El gobierno de los 20 mil dólares de altura: Insfrán voló este martes más arriba de la arboleda en otro vuelo VIP
leonardo fernández acosta
Es increíble, pero cierto. Mientras Formosa se desangra con una nueva noticia de un homicidio que conmociona a la sociedad, su gobernador, Gildo Insfrán, parece habitar una realidad paralela. Apenas unos días después de regresar de Mar del Plata en costosos vuelos charter, este martes volvió a partir, cerca de las 10:30 horas, en otro vuelo VIP de lujo con destino a Buenos Aires. El costo: más de 20 mil dólares por viaje. Dinero que, no nos engañemos, es "el tuyo, el mío, el de todos".
Mientras en el programa Formosa Stream que sale por FM Fantasías 100.3 de 8 a 9 de la mañana, bromeaban sobre cómo una foto suya en un triatlón debe servir para distraer a los militantes "lo que resta del verano", la realidad muestra un gobernante ausente, que trata el erario público como su billetera privada y el territorio provincial como un lugar del que se puede escapar cuando quiere. El patrón es claro: menos de 24 horas después de aparentar actividad en el territorio, emprende una nueva fuga hacia la capital, alejándose de los problemas que debería estar resolviendo.
Esta no es una simple anécdota de un viaje más. Es la crónica de un desgobierno y de un profundo desprecio. Mientras Insfrán elige la comodidad de vuelos charter pagados con fondos públicos, la provincia enfrenta una crisis de inseguridad que deja a las familias formoseñas en duelo y en zozobra. El vicegobernador oficia de "comodín", un mero administrador de la ausencia, porque el mandatario hace lo que quiere: con el dinero, con su agenda y, lo más grave, con la confianza que se le otorgó.
Hay una ironía brutal en esta situación. La misma sociedad que sufre la violencia y las carencias es la que financia, a través de sus impuestos, estos lujos y esta vida de príncipe itinerante.

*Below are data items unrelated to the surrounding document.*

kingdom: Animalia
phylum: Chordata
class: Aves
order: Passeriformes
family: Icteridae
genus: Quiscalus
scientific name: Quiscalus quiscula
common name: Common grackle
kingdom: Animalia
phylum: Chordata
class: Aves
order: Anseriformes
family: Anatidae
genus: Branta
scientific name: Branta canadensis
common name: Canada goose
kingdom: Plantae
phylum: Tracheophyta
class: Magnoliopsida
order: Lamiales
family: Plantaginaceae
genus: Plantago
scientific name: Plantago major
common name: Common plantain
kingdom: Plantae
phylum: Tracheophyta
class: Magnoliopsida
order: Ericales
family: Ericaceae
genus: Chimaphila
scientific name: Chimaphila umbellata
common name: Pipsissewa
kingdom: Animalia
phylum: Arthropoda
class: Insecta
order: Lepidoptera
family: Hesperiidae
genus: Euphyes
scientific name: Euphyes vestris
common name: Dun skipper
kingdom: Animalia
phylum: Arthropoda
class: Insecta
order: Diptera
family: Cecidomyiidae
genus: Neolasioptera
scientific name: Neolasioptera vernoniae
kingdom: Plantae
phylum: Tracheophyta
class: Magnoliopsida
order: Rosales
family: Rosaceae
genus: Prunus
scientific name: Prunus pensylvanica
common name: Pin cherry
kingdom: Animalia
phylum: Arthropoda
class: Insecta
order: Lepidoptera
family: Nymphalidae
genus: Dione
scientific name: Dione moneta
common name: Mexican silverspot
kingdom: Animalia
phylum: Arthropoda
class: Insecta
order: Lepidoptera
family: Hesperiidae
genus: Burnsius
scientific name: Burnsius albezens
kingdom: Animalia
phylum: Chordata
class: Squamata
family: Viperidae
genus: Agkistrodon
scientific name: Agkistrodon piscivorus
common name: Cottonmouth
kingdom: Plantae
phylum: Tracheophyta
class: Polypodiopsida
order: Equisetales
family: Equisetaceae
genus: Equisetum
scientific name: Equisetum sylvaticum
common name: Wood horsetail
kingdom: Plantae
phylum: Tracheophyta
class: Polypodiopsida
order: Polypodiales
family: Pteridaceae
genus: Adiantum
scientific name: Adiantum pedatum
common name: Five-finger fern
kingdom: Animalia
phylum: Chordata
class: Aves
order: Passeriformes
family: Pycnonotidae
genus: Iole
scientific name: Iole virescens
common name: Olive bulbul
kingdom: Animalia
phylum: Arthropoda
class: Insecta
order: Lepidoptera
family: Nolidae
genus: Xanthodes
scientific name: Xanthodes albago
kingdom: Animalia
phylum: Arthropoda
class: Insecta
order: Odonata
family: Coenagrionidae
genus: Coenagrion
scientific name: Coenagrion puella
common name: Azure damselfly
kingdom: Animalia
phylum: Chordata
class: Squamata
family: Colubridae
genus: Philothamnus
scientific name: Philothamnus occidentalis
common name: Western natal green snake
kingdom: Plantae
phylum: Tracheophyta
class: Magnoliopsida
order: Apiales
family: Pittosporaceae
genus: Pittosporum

Cada despegue de ese avión es un símbolo de la distancia abismal que separa a la dirigencia política de la gente a la que dice servir. No es solo un viaje a Buenos Aires; es un vuelo sobre las cabezas de quienes enfrentan la crudeza de la realidad formoseña.
Exigimos rendición de cuentas. Exigimos que cada peso gastado en esos vuelos sea justificado públicamente y que se demuestre, de una vez por todas, que fueron en beneficio de Formosa. Pero sobre todo, exigimos presencia, compromiso y empatía. Un gobernador no puede ser un turista de lujo en su propia provincia. Mientras la sociedad sufre, el único viaje que debería emprender el señor Insfrán es un viaje de regreso: a la responsabilidad, a la austeridad y al lado de la gente que lo votó. Que su próximo destino sea, sin excusas, Formosa y sus urgentes problemas. La provincia no puede esperar más.